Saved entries
::::::::
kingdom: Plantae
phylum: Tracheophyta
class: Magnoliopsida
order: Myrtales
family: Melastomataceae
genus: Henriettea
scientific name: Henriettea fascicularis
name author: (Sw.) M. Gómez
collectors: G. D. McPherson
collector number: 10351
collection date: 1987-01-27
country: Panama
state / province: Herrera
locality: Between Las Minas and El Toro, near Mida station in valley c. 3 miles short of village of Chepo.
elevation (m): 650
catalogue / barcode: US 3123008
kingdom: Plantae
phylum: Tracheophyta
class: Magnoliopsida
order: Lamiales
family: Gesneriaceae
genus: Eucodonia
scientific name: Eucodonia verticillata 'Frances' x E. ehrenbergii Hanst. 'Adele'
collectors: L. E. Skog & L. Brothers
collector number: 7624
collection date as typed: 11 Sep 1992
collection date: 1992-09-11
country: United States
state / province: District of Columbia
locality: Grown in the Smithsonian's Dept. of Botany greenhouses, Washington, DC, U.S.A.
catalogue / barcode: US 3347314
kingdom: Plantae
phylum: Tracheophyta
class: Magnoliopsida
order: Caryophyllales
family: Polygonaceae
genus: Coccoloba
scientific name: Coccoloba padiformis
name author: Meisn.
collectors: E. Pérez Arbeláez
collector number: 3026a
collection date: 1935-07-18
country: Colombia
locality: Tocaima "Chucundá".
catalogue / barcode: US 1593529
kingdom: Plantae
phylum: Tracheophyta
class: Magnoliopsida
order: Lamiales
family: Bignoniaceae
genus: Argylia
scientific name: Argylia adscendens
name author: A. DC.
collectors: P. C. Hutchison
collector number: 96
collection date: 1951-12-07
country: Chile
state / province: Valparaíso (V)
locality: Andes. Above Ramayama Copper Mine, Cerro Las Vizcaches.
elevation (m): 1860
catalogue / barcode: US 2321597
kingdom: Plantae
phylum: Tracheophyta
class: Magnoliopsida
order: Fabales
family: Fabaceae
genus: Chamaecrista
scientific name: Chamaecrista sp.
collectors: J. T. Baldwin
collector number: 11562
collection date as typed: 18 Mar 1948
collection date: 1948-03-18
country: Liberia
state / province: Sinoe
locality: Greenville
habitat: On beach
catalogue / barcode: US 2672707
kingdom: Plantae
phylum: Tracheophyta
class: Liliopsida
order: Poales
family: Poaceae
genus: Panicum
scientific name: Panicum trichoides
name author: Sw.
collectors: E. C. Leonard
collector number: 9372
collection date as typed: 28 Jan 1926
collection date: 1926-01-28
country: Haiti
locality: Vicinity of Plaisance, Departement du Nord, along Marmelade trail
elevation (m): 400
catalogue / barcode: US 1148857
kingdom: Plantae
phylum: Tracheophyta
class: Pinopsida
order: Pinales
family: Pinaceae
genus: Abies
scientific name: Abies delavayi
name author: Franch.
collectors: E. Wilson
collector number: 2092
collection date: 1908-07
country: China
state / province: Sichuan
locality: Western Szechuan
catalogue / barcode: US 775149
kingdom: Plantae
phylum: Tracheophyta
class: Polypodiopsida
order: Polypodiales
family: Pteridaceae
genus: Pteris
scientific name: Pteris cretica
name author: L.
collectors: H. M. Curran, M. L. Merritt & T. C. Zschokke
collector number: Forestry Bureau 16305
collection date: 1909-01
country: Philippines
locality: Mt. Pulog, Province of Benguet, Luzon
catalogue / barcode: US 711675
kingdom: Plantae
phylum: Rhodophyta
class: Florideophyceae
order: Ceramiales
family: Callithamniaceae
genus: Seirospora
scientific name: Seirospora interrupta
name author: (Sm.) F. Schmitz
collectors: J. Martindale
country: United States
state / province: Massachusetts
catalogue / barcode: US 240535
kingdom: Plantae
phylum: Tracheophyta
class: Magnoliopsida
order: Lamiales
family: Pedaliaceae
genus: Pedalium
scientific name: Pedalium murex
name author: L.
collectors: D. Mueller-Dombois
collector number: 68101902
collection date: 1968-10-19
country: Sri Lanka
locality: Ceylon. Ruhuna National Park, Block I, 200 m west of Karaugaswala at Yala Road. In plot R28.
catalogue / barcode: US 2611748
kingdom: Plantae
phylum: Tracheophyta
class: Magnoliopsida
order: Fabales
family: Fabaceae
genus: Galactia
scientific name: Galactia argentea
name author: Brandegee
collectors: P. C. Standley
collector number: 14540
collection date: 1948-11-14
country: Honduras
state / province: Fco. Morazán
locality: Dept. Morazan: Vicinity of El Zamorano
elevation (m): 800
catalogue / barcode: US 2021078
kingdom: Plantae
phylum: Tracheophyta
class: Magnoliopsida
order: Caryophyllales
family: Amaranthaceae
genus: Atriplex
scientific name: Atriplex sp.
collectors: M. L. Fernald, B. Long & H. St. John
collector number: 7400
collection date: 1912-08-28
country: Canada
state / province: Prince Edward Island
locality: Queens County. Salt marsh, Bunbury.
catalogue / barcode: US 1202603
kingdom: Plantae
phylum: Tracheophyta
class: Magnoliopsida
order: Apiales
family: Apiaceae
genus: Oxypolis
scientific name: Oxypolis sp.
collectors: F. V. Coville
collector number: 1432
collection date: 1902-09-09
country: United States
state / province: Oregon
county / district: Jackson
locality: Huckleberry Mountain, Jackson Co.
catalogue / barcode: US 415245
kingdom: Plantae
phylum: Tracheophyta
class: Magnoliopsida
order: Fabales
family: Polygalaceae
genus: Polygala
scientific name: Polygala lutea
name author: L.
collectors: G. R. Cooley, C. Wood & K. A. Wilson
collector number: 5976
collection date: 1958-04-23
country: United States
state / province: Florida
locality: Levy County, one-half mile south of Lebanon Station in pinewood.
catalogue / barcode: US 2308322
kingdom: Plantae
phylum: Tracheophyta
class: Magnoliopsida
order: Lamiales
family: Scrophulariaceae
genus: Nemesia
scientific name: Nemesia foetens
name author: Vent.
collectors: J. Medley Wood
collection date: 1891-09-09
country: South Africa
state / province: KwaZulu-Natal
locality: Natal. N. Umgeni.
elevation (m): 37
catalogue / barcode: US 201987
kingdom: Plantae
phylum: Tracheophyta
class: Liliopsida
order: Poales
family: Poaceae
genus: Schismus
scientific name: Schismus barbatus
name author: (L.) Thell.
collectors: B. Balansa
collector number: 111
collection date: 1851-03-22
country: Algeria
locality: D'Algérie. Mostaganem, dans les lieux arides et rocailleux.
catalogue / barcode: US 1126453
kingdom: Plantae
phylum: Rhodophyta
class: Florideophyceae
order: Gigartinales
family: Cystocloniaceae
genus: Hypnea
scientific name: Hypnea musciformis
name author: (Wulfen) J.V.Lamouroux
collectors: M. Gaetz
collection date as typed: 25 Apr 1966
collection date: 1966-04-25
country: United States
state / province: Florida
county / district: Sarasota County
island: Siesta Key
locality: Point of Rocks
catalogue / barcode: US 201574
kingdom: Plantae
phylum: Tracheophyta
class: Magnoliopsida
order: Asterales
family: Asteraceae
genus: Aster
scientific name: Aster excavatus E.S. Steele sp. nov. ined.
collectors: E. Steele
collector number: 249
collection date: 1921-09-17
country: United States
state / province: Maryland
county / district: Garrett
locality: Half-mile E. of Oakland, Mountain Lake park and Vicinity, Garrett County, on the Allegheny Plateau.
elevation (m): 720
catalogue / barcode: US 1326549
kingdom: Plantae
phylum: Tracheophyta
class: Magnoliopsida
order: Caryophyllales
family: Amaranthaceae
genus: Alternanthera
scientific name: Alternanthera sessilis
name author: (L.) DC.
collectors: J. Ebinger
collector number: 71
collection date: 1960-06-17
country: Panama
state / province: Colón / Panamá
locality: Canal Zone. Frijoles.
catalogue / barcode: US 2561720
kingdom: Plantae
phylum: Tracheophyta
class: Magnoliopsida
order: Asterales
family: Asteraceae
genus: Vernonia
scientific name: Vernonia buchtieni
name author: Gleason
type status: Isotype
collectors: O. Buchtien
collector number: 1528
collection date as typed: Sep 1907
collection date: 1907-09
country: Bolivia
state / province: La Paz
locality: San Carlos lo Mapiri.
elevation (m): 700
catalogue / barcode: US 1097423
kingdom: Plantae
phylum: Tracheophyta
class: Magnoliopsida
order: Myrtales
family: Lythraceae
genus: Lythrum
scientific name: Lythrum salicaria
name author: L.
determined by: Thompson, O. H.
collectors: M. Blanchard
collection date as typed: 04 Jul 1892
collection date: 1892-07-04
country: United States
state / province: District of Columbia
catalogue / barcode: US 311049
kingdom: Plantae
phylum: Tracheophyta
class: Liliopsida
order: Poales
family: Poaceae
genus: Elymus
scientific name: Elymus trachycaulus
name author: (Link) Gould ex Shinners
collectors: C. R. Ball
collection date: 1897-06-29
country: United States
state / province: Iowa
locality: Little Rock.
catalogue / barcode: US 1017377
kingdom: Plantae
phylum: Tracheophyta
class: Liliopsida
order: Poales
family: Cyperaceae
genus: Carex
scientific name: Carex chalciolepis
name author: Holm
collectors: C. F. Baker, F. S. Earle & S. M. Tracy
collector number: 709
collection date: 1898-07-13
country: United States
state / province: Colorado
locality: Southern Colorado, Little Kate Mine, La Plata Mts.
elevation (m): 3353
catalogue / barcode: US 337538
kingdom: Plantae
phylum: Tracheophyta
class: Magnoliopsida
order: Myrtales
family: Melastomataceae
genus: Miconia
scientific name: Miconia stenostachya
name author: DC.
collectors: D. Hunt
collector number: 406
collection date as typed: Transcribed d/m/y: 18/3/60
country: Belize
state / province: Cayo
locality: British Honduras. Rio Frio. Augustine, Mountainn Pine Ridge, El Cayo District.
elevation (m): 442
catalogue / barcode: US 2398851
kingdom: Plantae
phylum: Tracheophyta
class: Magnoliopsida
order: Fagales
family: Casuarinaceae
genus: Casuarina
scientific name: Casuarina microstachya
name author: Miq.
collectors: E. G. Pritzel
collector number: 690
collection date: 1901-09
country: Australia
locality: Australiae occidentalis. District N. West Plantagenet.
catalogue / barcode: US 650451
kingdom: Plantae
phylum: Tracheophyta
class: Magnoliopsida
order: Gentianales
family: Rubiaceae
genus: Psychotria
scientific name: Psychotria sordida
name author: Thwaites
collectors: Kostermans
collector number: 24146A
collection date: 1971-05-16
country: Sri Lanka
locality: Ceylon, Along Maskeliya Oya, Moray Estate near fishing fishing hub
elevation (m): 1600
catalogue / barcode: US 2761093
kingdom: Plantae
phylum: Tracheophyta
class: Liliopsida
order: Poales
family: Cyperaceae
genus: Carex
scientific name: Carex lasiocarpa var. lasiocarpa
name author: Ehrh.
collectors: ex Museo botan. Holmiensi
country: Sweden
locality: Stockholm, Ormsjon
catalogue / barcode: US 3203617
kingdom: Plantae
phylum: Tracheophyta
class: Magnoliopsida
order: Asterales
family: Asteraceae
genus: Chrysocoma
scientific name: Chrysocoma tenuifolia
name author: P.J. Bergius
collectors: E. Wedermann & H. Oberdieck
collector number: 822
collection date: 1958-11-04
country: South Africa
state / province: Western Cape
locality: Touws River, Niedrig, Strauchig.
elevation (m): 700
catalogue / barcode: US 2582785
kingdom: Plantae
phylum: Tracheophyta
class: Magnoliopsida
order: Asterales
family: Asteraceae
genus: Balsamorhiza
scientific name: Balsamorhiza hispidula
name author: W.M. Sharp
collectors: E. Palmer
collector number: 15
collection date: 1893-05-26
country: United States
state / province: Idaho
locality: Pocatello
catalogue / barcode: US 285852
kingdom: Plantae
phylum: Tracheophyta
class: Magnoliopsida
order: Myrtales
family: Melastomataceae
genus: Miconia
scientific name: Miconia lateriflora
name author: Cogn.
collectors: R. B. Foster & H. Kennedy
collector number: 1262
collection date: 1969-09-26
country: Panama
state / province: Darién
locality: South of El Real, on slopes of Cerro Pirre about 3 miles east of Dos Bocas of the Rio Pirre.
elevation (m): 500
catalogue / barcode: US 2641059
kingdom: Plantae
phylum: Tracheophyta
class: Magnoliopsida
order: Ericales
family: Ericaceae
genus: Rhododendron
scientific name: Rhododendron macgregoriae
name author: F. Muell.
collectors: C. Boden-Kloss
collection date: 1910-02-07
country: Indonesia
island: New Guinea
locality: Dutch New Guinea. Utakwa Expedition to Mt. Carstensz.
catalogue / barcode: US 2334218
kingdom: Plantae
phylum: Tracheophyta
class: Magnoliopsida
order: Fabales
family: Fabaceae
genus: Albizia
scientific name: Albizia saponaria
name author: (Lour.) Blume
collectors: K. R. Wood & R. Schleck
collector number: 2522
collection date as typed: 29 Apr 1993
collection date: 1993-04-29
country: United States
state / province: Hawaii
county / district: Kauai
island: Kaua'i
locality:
::::::::
GIVEN PROBLEM
Copy character for character the lines of the entries above, from the line containing "state / province: Valparaíso (V)" through the line containing "collectors: H. M.", both of those lines included.

OUTPUT BELOW
state / province: Valparaíso (V)
locality: Andes. Above Ramayama Copper Mine, Cerro Las Vizcaches.
elevation (m): 1860
catalogue / barcode: US 2321597
kingdom: Plantae
phylum: Tracheophyta
class: Magnoliopsida
order: Fabales
family: Fabaceae
genus: Chamaecrista
scientific name: Chamaecrista sp.
collectors: J. T. Baldwin
collector number: 11562
collection date as typed: 18 Mar 1948
collection date: 1948-03-18
country: Liberia
state / province: Sinoe
locality: Greenville
habitat: On beach
catalogue / barcode: US 2672707
kingdom: Plantae
phylum: Tracheophyta
class: Liliopsida
order: Poales
family: Poaceae
genus: Panicum
scientific name: Panicum trichoides
name author: Sw.
collectors: E. C. Leonard
collector number: 9372
collection date as typed: 28 Jan 1926
collection date: 1926-01-28
country: Haiti
locality: Vicinity of Plaisance, Departement du Nord, along Marmelade trail
elevation (m): 400
catalogue / barcode: US 1148857
kingdom: Plantae
phylum: Tracheophyta
class: Pinopsida
order: Pinales
family: Pinaceae
genus: Abies
scientific name: Abies delavayi
name author: Franch.
collectors: E. Wilson
collector number: 2092
collection date: 1908-07
country: China
state / province: Sichuan
locality: Western Szechuan
catalogue / barcode: US 775149
kingdom: Plantae
phylum: Tracheophyta
class: Polypodiopsida
order: Polypodiales
family: Pteridaceae
genus: Pteris
scientific name: Pteris cretica
name author: L.
collectors: H. M. Curran, M. L. Merritt & T. C. Zschokke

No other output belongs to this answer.